Authentication Context with IDP Federation

[RamKesanakurti]

I have a question about enabling Authentication Context for CATS 2.0 standards.

I know it is required between CP and RP in case of SP initiated federation sending AuthNContext in SAMLRequest and expecting a response in SAMLResponse.

What about the requirement in IDP initiated federation.

For example, currently CRA and ESDC use identity federation (IDP initiated) without the use of SAML Request. I was wondering if LOA2 Authentication Context is required in this scenario.

Thanks, Ram

[harrdou]

Hi Ram;

This is one of those use-cases where CATS 2.0 shows it's age. It actually has a constraint that "Cyber-Auth Deployments MUST discard unsolicited messages" which was justified at the time for no reason other than "No Cyber-Auth use case has been identified which requires these".

Obviously this is no longer appropriate, so we should fix this in CATS 3.

To answer your question: while there is no Authentication Request and associated <RequestedAuthnContext> applicable during IdP-initiated SSO, there is still a Response and an Assertion being generated, so I think it would be appropriate for the <AuthnStatement> of the <Assertion> to still contain the <AuthnContextClassRef> to the level of credential assurance that was achieved when the end user was originally authenticated.

I think it also wold make sense that the IdP Metadata should still follow the Identity Assurance Certification Attribute Profile and list the all of levels of credential assurance that it provides. E.g.

<IDPSSODescriptor ID="XXX" protocolSupportEnumeration="urn:oasis:names:tc:SAML:2.0:protocol">
  <Extensions>
    <md-attr:EntityAttributes xmlns:md-attr="urn:oasis:names:tc:SAML:metadata:attribute">
       <saml2:Attribute xmlns:saml2="urn:oasis:names:tc:SAML:2.0:assertion" Name="urn:oasis:names:tc:SAML:attribute:assurance-certification" NameFormat="urn:oasis:names:tc:SAML:2.0:attrname-format:uri">
          <saml2:AttributeValue>urn:gc-ca:cyber-auth:assurance:loa2</ns2:AttributeValue>
       </saml2:Attribute>
    </attr:EntityAttributes>
  </Extensions>

[RamKesanakurti]

Hi Doug, Thanks for the response.

Has it (what you have referred below) been added to CATS 3.0 officially? Or is it a recommendation at this point?

Currently we are trying to comply on CATS 2.0. From time lines point of view I am not sure when CATS 3.0 will be enforced?

Thanks, Ram

[harrdou]

We are just starting to work on CATS 3.0 here. A first draft of a new SAML profile is still a few months away. The current approved version (r8.2) of CATS 2.0 doesn't even allow IdP-initiated SSO, but I think if you follow my suggestions above you will be well-positioned to align with where the specifications are going.

[harrdou]

Another question to ponder: Am I correct in my understanding that the assertions your IdP is issuing provides identity assurance instead of credential assurance?

I wonder if we should be defining new URIs to distinguish between credential LoA and identity LoA? There are use cases where some IdPs may provide identity-based credentials (e.g. My Alberta Digital ID, in which case a single assertion would provide both identity and credential assurance. To include both in a single <AuthnStatement> we would need separate authentication context classes.

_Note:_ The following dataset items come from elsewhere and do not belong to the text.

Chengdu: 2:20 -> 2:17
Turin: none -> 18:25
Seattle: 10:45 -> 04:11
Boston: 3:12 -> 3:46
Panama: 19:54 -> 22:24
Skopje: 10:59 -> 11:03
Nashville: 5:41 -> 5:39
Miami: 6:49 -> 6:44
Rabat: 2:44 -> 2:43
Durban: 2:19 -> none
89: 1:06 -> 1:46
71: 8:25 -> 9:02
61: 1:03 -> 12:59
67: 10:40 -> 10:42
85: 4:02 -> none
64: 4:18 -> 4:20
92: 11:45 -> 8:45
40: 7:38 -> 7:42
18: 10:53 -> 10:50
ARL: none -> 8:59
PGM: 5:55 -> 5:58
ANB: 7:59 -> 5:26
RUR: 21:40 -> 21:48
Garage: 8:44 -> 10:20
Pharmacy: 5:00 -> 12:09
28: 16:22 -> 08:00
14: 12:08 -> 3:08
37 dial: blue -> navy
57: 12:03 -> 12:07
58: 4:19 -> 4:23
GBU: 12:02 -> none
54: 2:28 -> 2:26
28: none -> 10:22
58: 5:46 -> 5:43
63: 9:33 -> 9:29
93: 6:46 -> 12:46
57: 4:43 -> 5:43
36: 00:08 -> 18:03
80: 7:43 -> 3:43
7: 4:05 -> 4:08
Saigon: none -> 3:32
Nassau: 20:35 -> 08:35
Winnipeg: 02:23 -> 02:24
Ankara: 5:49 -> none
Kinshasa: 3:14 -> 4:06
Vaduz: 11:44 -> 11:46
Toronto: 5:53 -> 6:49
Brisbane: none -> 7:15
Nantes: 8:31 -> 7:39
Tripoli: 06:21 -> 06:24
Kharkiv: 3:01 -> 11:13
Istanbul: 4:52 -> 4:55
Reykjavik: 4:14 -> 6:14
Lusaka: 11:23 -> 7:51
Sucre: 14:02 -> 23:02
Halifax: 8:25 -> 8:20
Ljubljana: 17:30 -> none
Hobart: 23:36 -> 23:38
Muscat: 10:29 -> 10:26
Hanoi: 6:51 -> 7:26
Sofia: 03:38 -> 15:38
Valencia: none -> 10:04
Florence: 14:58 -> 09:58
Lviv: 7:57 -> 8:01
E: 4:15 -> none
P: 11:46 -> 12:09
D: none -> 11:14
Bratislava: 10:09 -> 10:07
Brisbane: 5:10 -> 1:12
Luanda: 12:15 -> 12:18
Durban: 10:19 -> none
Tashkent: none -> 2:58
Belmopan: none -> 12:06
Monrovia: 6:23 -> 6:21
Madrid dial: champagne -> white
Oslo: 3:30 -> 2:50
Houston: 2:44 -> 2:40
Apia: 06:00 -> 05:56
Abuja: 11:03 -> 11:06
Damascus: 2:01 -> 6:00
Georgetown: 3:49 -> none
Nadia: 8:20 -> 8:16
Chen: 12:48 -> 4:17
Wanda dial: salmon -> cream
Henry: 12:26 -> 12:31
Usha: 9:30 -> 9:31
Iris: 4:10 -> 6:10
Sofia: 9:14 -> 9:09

Alternatively, such an IdP could issue a <Response> with two <Assertion>s (one for credential assurance, one for identity), or else a single <Assertion> with two <AuthnStatement>s.

The challenge with these sorts of problems is that, while all of these approaches may be legal SAML, there could be very few software implementations around capable of actually supporting this.